● **Task directions**
Reproduce the listing below in full, keeping every line unchanged.

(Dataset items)
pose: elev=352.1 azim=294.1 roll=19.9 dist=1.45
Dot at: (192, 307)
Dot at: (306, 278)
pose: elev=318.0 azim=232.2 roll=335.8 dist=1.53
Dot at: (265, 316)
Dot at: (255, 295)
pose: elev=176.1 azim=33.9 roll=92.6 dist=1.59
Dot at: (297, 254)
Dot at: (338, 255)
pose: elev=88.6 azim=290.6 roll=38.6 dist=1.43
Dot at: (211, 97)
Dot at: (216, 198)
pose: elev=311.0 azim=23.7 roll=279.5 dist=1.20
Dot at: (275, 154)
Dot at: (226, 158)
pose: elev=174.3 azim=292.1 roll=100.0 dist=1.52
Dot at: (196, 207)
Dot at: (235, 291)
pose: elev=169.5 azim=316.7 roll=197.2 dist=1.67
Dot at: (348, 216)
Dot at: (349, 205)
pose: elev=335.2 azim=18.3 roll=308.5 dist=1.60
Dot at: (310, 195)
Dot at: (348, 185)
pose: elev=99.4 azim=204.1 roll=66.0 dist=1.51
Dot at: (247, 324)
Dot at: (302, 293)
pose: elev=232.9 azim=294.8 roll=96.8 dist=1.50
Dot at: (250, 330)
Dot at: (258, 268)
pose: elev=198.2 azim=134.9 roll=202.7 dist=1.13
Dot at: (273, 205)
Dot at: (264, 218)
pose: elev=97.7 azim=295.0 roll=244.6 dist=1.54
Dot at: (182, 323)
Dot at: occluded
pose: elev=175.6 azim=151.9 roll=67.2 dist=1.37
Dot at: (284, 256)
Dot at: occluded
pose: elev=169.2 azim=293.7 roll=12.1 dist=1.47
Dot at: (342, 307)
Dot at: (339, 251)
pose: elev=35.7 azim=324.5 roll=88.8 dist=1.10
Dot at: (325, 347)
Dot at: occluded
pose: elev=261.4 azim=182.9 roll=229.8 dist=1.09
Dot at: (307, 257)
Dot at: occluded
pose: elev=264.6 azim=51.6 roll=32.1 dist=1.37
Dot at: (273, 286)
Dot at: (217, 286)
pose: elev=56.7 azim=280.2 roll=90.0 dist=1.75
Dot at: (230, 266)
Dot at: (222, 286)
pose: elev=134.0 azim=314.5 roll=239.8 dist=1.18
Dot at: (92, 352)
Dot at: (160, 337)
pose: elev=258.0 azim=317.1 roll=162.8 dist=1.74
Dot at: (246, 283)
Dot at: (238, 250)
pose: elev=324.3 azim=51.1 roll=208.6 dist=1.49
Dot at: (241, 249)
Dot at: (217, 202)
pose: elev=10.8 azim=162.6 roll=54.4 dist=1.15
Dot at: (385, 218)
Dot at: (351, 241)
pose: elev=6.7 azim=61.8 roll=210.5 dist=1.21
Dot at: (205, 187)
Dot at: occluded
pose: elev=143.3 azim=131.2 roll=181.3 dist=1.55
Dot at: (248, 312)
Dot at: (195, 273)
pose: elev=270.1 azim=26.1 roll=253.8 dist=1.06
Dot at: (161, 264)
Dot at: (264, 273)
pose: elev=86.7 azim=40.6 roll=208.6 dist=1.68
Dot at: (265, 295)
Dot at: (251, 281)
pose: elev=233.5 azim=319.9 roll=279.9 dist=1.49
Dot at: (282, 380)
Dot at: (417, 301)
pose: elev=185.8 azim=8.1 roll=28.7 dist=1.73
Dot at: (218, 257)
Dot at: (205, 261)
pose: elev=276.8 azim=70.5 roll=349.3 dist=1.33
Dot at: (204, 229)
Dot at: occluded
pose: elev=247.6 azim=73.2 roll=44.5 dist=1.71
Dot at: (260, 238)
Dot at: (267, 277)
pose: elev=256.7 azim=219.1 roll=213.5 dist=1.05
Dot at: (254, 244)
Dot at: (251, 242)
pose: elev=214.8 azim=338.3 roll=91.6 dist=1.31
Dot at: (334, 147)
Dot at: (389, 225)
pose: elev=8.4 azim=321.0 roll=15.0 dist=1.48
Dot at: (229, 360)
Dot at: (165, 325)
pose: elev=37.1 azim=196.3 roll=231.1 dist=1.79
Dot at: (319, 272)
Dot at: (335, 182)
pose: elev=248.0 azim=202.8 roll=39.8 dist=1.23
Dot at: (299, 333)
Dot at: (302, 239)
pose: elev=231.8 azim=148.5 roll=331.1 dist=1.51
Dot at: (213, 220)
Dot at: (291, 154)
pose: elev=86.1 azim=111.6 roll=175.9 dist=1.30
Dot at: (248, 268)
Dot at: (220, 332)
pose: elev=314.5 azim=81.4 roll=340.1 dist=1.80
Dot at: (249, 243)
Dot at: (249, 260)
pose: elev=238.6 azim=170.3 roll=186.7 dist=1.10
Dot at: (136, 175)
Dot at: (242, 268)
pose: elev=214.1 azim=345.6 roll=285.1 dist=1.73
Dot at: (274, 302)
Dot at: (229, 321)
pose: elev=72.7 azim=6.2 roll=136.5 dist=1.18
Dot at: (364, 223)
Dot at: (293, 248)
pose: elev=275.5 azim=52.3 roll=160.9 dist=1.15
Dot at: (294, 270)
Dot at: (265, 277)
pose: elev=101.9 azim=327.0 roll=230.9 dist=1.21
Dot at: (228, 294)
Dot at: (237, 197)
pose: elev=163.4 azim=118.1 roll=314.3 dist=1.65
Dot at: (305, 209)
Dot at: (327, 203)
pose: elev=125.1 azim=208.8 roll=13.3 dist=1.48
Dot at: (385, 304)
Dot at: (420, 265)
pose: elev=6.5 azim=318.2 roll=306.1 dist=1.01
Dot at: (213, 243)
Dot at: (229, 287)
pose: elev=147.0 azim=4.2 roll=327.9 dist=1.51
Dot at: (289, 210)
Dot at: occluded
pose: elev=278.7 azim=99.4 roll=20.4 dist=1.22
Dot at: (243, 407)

● **Answer for the task**
pose: elev=352.1 azim=294.1 roll=19.9 dist=1.45
Dot at: (192, 307)
Dot at: (306, 278)
pose: elev=318.0 azim=232.2 roll=335.8 dist=1.53
Dot at: (265, 316)
Dot at: (255, 295)
pose: elev=176.1 azim=33.9 roll=92.6 dist=1.59
Dot at: (297, 254)
Dot at: (338, 255)
pose: elev=88.6 azim=290.6 roll=38.6 dist=1.43
Dot at: (211, 97)
Dot at: (216, 198)
pose: elev=311.0 azim=23.7 roll=279.5 dist=1.20
Dot at: (275, 154)
Dot at: (226, 158)
pose: elev=174.3 azim=292.1 roll=100.0 dist=1.52
Dot at: (196, 207)
Dot at: (235, 291)
pose: elev=169.5 azim=316.7 roll=197.2 dist=1.67
Dot at: (348, 216)
Dot at: (349, 205)
pose: elev=335.2 azim=18.3 roll=308.5 dist=1.60
Dot at: (310, 195)
Dot at: (348, 185)
pose: elev=99.4 azim=204.1 roll=66.0 dist=1.51
Dot at: (247, 324)
Dot at: (302, 293)
pose: elev=232.9 azim=294.8 roll=96.8 dist=1.50
Dot at: (250, 330)
Dot at: (258, 268)
pose: elev=198.2 azim=134.9 roll=202.7 dist=1.13
Dot at: (273, 205)
Dot at: (264, 218)
pose: elev=97.7 azim=295.0 roll=244.6 dist=1.54
Dot at: (182, 323)
Dot at: occluded
pose: elev=175.6 azim=151.9 roll=67.2 dist=1.37
Dot at: (284, 256)
Dot at: occluded
pose: elev=169.2 azim=293.7 roll=12.1 dist=1.47
Dot at: (342, 307)
Dot at: (339, 251)
pose: elev=35.7 azim=324.5 roll=88.8 dist=1.10
Dot at: (325, 347)
Dot at: occluded
pose: elev=261.4 azim=182.9 roll=229.8 dist=1.09
Dot at: (307, 257)
Dot at: occluded
pose: elev=264.6 azim=51.6 roll=32.1 dist=1.37
Dot at: (273, 286)
Dot at: (217, 286)
pose: elev=56.7 azim=280.2 roll=90.0 dist=1.75
Dot at: (230, 266)
Dot at: (222, 286)
pose: elev=134.0 azim=314.5 roll=239.8 dist=1.18
Dot at: (92, 352)
Dot at: (160, 337)
pose: elev=258.0 azim=317.1 roll=162.8 dist=1.74
Dot at: (246, 283)
Dot at: (238, 250)
pose: elev=324.3 azim=51.1 roll=208.6 dist=1.49
Dot at: (241, 249)
Dot at: (217, 202)
pose: elev=10.8 azim=162.6 roll=54.4 dist=1.15
Dot at: (385, 218)
Dot at: (351, 241)
pose: elev=6.7 azim=61.8 roll=210.5 dist=1.21
Dot at: (205, 187)
Dot at: occluded
pose: elev=143.3 azim=131.2 roll=181.3 dist=1.55
Dot at: (248, 312)
Dot at: (195, 273)
pose: elev=270.1 azim=26.1 roll=253.8 dist=1.06
Dot at: (161, 264)
Dot at: (264, 273)
pose: elev=86.7 azim=40.6 roll=208.6 dist=1.68
Dot at: (265, 295)
Dot at: (251, 281)
pose: elev=233.5 azim=319.9 roll=279.9 dist=1.49
Dot at: (282, 380)
Dot at: (417, 301)
pose: elev=185.8 azim=8.1 roll=28.7 dist=1.73
Dot at: (218, 257)
Dot at: (205, 261)
pose: elev=276.8 azim=70.5 roll=349.3 dist=1.33
Dot at: (204, 229)
Dot at: occluded
pose: elev=247.6 azim=73.2 roll=44.5 dist=1.71
Dot at: (260, 238)
Dot at: (267, 277)
pose: elev=256.7 azim=219.1 roll=213.5 dist=1.05
Dot at: (254, 244)
Dot at: (251, 242)
pose: elev=214.8 azim=338.3 roll=91.6 dist=1.31
Dot at: (334, 147)
Dot at: (389, 225)
pose: elev=8.4 azim=321.0 roll=15.0 dist=1.48
Dot at: (229, 360)
Dot at: (165, 325)
pose: elev=37.1 azim=196.3 roll=231.1 dist=1.79
Dot at: (319, 272)
Dot at: (335, 182)
pose: elev=248.0 azim=202.8 roll=39.8 dist=1.23
Dot at: (299, 333)
Dot at: (302, 239)
pose: elev=231.8 azim=148.5 roll=331.1 dist=1.51
Dot at: (213, 220)
Dot at: (291, 154)
pose: elev=86.1 azim=111.6 roll=175.9 dist=1.30
Dot at: (248, 268)
Dot at: (220, 332)
pose: elev=314.5 azim=81.4 roll=340.1 dist=1.80
Dot at: (249, 243)
Dot at: (249, 260)
pose: elev=238.6 azim=170.3 roll=186.7 dist=1.10
Dot at: (136, 175)
Dot at: (242, 268)
pose: elev=214.1 azim=345.6 roll=285.1 dist=1.73
Dot at: (274, 302)
Dot at: (229, 321)
pose: elev=72.7 azim=6.2 roll=136.5 dist=1.18
Dot at: (364, 223)
Dot at: (293, 248)
pose: elev=275.5 azim=52.3 roll=160.9 dist=1.15
Dot at: (294, 270)
Dot at: (265, 277)
pose: elev=101.9 azim=327.0 roll=230.9 dist=1.21
Dot at: (228, 294)
Dot at: (237, 197)
pose: elev=163.4 azim=118.1 roll=314.3 dist=1.65
Dot at: (305, 209)
Dot at: (327, 203)
pose: elev=125.1 azim=208.8 roll=13.3 dist=1.48
Dot at: (385, 304)
Dot at: (420, 265)
pose: elev=6.5 azim=318.2 roll=306.1 dist=1.01
Dot at: (213, 243)
Dot at: (229, 287)
pose: elev=147.0 azim=4.2 roll=327.9 dist=1.51
Dot at: (289, 210)
Dot at: occluded
pose: elev=278.7 azim=99.4 roll=20.4 dist=1.22
Dot at: (243, 407)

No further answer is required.